21 Ekim 2013 Pazartesi

Bayram Şekerleri


Bir tatil daha geride kalır, sonbahar artık kendisini iyice hissettirmeye başlarken; ihmal edilmiş, talihsiz bloğuma bir el atayım dedim değerli okuyucular. Bu bayram son senelerde hep yaptığımız gibi güzel İzmir'deydik.

İzmir benim için çok şey demek. Anneannem demek, çocukluğum demek, ilk gençliğim demek, yaz tatillerim, Şubat tatillerim demek, eski dostlarım demek, mandalina bahçeleri, nar ağaçları demek, sobada yanan odunların kokusu demek...

Bir de  kız kardeşimle el öpüp kah para, kah mendil, kah şeker  topladığımız; gümüş kupalarda vişne, koruk şerbetleri içip kurabiyeler yediğimiz bayramlar demek.

Velhasıl bizim oğluşlar da bu bayram alın terleriyle topladılar bayram harçlıklarını. Dönüşte de kendimizi oyuncakçıda bulduk. Aman ne sevinç, ne neşe, ne telaş vardı oyuncakçıda...

Bayram tatilimiz pek güzel geçti, darısı başka bayramlara diyerek sizleri birkaç Foça, bir de Doğal Yaşam Parkı fotoğrafıyla baş başa bırakıyorum.






14 Mayıs 2013 Salı

Okul Gezileri & Gösteriler

Çok uzun zamandır ihmal ettiğim canım bloğuma geri dönüş babında bizim kuzuların okul maceralarından biraz bahsetmek istedim.

Anaokulu harika bir şey. Pazar akşamı yorgunluktan canı çıkan anne-babaların 'Neyse ki yarın Pazartesi' diye hafiften utanarak düşündüğü bir cennet. Evde oyun hamurları, yap-bozlar ve her türlü oyuncakla geçirilen senelerin ardından, miniklerimizi nihayet emanet ettiğimiz süper bir ortam. Uzun sözün kısası, iki ki var.

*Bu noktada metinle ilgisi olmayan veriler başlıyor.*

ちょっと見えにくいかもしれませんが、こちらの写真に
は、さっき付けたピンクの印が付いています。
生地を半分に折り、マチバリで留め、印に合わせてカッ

Bir de tabii ki anaokulu var, anaokulu var. Can'ın üç, Alp'in bir senedir daimi bir neşeyle devam ettiği okulumuzu, yani Elma Ağacı'nı bulmadan önce üç çocuk annesi bir arkadaşımla yaklaşık on kadar okulla görüşmüştük. İyi ki de böyle yapmışız. Böylece, anaokulundan temel beklentilerimin neler olduğunu anlamıştım.

Can ve Alp okulda yoğun, dolu dolu, hareketli hatta kaotik, eğlenceli günler geçiriyorlar. Her ay normal programlarının (yani dans, müzik, satranç vs dersler) yanı sıra gezileri, tiyatro-sinema etkinlikleri ve okul içi partileri oluyor. Mesela geçen hafta maske partileri vardı ve Uçurtma Müzesi'ne gitmişlerdi, bu hafta sanırım Koç Müzesi'ne gidecekler. Bazı geziler kendimiz daha önce gitmiş olduğumuzdan ikinci hatta üçüncü posta oluyor ama olsun, bir zararı yok. Okul arkadaşları ve öğretmenleriyle gitmelerinin başka, bizimle gitmelerinin başka bir tadı vardır diye düşünüyorum.